The survey of 100 small vendors, supported by the California Health Care Foundation, found that the entities are having trouble integrating their data with the legacy, usually client-server based EHR vendors. Seventy percent said they have attempted an integration with an EHR vendor.

Epic and Allscripts had the highest percentage of integrations with 49 percent each. Allscripts and athenahealth, however, were viewed as more supportive of integration efforts than other vendors. Almost all vendors imposed fees for accessing the API, and most respondents felt that they needed some pressure from their provider customer in order to allow the integration to occur.

The respondents also reported that the quality of the EHR vendors’ APIs accessed was “mixed to weak.”

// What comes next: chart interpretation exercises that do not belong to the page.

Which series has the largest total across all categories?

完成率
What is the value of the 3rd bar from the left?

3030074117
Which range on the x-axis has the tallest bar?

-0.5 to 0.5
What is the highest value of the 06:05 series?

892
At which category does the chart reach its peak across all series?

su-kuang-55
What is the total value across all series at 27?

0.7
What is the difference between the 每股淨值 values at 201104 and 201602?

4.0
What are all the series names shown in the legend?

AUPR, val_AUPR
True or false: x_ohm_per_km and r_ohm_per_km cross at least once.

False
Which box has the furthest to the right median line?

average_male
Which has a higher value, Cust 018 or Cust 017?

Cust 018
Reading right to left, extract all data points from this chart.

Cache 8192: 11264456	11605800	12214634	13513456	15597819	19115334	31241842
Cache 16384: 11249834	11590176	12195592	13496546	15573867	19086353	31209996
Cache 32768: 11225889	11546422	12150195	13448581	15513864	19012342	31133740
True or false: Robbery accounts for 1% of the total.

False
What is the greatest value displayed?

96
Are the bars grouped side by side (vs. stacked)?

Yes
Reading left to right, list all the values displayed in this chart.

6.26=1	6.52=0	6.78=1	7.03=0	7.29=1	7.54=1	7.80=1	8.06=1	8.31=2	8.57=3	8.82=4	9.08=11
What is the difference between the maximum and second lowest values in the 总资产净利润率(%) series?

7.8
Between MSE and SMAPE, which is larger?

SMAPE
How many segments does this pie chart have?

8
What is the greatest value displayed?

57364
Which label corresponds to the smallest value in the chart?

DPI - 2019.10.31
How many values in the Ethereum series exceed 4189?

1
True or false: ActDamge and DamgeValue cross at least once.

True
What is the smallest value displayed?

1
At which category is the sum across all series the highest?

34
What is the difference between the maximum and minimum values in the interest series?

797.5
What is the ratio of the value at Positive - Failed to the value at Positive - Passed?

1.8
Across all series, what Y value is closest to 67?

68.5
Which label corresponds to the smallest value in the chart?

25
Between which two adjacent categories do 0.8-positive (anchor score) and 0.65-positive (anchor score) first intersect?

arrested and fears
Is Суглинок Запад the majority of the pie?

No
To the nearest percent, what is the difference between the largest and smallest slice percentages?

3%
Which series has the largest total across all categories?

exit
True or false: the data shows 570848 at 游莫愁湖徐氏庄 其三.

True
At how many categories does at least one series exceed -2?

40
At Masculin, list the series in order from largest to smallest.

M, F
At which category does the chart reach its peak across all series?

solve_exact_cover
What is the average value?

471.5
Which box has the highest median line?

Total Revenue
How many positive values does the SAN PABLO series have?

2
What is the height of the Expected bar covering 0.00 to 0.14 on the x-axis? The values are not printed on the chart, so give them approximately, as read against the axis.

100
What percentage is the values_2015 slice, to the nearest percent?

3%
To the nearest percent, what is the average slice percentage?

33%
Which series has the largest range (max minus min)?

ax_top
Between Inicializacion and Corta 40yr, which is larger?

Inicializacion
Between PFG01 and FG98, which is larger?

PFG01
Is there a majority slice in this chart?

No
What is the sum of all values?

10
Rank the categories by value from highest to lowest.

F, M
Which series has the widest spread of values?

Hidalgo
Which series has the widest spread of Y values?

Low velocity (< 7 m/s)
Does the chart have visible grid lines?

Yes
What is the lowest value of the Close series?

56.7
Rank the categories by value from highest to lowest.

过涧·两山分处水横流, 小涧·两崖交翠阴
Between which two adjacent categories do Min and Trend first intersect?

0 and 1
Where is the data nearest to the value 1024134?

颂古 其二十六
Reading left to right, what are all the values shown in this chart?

Of the 30 percent that have not integrated with an EHR, 48 percent said that their app didn’t need integration to add value. However, 90 percent said that the other medical data stored in the EHR could enrich the app or improve the user experience; the same percentage said that patients would benefit if clinicians had the EHR data.

Matthew Holt, co-chair of Health 2.0, noted that some of the integration problems were not solely the fault of the EHR vendors. For instance, he wrote, some respondents believed that their product didn’t offer enough value for EHR vendors--with other looming priorities such as Meaningful Use--to make the effort.

“[S]olving integration, using APIs or not, is going to reveal a bigger problem," Holt said. "Data quality and standardization is very poor, and for most of the client-server EMR vendors, each data model is different. So on a population level, data exchange may require much more work correcting data before it’s ready for analytics and treatment."